Creating a productive workplace

Benefits of a productive workplace How to get more productive Who else can help Additional resources

When you have a productive workplace, you can achieve more with the same input or achieve the same results with less input (hours). Productive work time is about getting things done on the farm efficiently to meet the needs of the business and the people; ensuring sustainability and job satisfaction, faster is not always the best outcome. Team productivity needs to be optimised to avoid burnout, poor workplace culture, and low staff retention.

Benefits of a productive workplace

  • Your business has enough people with the right skills to ensure workloads are achievable, and animal welfare, food safety, environmental and employment practices are not compromised.
  • On-farm injuries are minimised which is essential to avoid lost time and productivity. Research has shown that on average, farmers with injuries took 12 days off work, but took 26 days to feel fully recovered.
  • Productivity is high because people are motivated to work efficiently and enjoy their work, which leads to greater retention of people in your team.
  • There is enough flexibility in the system to support a desirable and productive work life balance for everyone on the team.
  • Technology investments support people working efficiently.

New Zealand’s Workplace Productivity Commission identifies seven practises that help drive workplace productivity, they start with building leadership and management capability.

Seven practises that help drive workplace productivity

Building leadership and management
Investing in skills and people
Organising work and workplaces
Creating productive cultures
Networking and collaborating
Innovation and use of technology
Measuring what matters

To measure people productivity in the dairy sector, we talk about cows per full time equivalent (FTE) as it is the most comparable across farms, although milksolids per FTE is also used.

These comparisons can be difficult due to farm size, farm dairy type and feeding system.

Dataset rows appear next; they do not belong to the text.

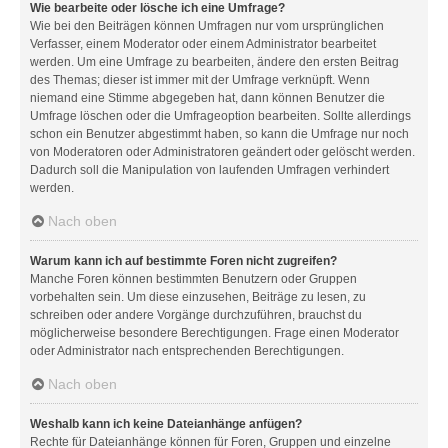
Wie bearbeite oder lösche ich eine Umfrage?
Wie bei den Beiträgen können Umfragen nur vom ursprünglichen
Verfasser, einem Moderator oder einem Administrator bearbeitet
werden. Um eine Umfrage zu bearbeiten, ändere den ersten Beitrag
des Themas; dieser ist immer mit der Umfrage verknüpft. Wenn
niemand eine Stimme abgegeben hat, dann können Benutzer die
Umfrage löschen oder die Umfrageoption bearbeiten. Sollte allerdings
schon ein Benutzer abgestimmt haben, so kann die Umfrage nur noch
von Moderatoren oder Administratoren geändert oder gelöscht werden.
Dadurch soll die Manipulation von laufenden Umfragen verhindert
werden.
Nach oben
Warum kann ich auf bestimmte Foren nicht zugreifen?
Manche Foren können bestimmten Benutzern oder Gruppen
vorbehalten sein. Um diese einzusehen, Beiträge zu lesen, zu
schreiben oder andere Vorgänge durchzuführen, brauchst du
möglicherweise besondere Berechtigungen. Frage einen Moderator
oder Administrator nach entsprechenden Berechtigungen.
Nach oben
Weshalb kann ich keine Dateianhänge anfügen?
Rechte für Dateianhänge können für Foren, Gruppen und einzelne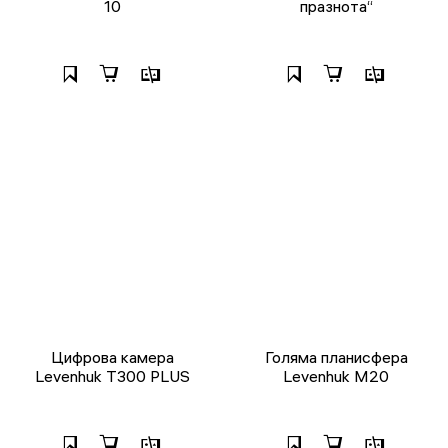
10
празнота“
Цифрова камера
Голяма планисфера
Levenhuk T300 PLUS
Levenhuk M20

Measuring your own performance and thinking about how you can improve is a good place to start.

On an international scale New Zealand dairy farming is highly productive because of our pasture-based farm systems, however domestically we know there is considerable variance between farms in the time it takes them over a year to do the job. The figure below, from a 2023 DairyNZ study, shows a two-fold variance in the number of hours it takes different farms to milk 500 cows.

This difference creates opportunity. Being more productive can create time and provide choices for you and your team around what you do with that time. It can also create a more attractive career opportunity. The value of this is significant when attracting and retaining people in your business.

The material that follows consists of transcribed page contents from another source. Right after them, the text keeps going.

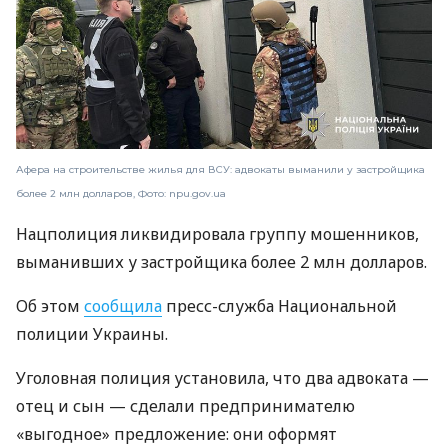
Афера на строительстве жилья для ВСУ: адвокаты выманили у застройщика
более 2 млн долларов, Фото: npu.gov.ua
Нацполиция ликвидировала группу мошенников,
выманивших у застройщика более 2 млн долларов.
Об этом
сообщила
пресс-служба Национальной
полиции Украины.
Уголовная полиция установила, что два адвоката —
отец и сын — сделали предпринимателю
«выгодное» предложение: они оформят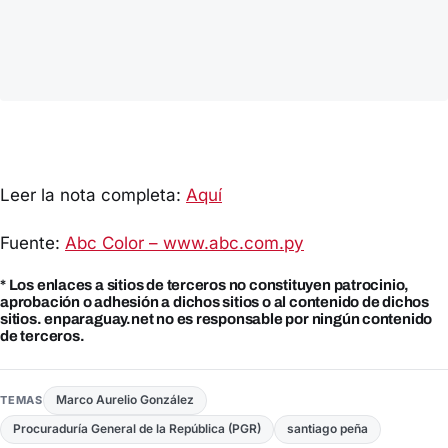
Leer la nota completa:
Aquí
Fuente:
Abc Color – www.abc.com.py
* Los enlaces a sitios de terceros no constituyen patrocinio,
aprobación o adhesión a dichos sitios o al contenido de dichos
sitios. enparaguay.net no es responsable por ningún contenido
de terceros.
Marco Aurelio González
TEMAS
Procuraduría General de la República (PGR)
santiago peña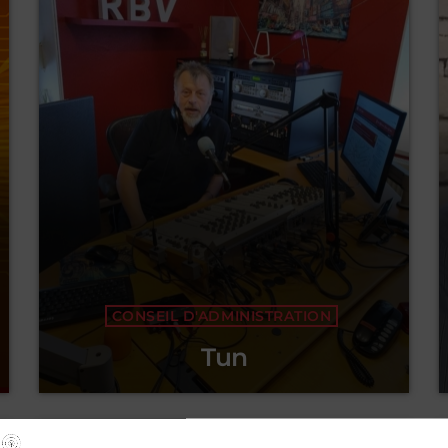
CONSEIL D'ADMINISTRATION
Tun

In 2023 DairyNZ asked 1,250 dairy employees about working on dairy farms and they placed reducing total hours worked, unsocial hours, and weekend work all in the top five most important factors for retaining people in dairy farming jobs.

How to get more productive

To get started we recommend giving our Productive workplaces section a read, where you'll find details on how to implement some of these workplace productivity practices into your farming business. It’s tempting to think that technology or work processes are the productivity solutions, but a whole business approach is required to improve productivity.

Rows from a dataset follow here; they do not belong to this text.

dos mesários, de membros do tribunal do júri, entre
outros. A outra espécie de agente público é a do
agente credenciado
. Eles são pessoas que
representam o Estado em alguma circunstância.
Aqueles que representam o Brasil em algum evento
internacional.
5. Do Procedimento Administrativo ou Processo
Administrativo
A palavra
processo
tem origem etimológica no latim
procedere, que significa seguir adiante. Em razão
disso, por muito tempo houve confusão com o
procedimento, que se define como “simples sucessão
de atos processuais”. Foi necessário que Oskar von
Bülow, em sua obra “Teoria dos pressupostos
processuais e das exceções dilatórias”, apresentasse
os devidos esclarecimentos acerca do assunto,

…. we were looking for the ‘big’ improvements…now, we’ve found out … it’s just lots of small things that need improving to build up to the big-time savings, overall.

The table below outlines some options that you could consider adopting on your farm.

Read more about these by following the links below:

  • Rosters - Consider if there is a different way of running your roster with your team and run a trial to see if it works.
  • Kanban boards - workflow management tool used on farms to improve communication and task organisation.
  • Wastehunt - team activities and tips to help you improve your operational efficiency by identifying and addressing things that cause waste every day.
  • Timesheets - Look at different methods of recording hours worked so you can work out how much time you are really spending on the job.
  • Milking efficiency - Understanding what efficient milking looks like and if this is happening on your farm. Could you improve milking routines?
  • Milking intervals - Could a different milking interval would work on your farm? A step like this can dramatically reduce both unsociable and weekend hours as well as total hours of work for little change in productivity.
  • MilkSmart app - Easily assess your milking performance, find out how much time you already spend on milking, and how much you can save.

Who else can help

FarmTune was developed by DairyNZ and delivered by trained consultants People Mad and No8HR to enhance dairy farm management using the principles of LEAN.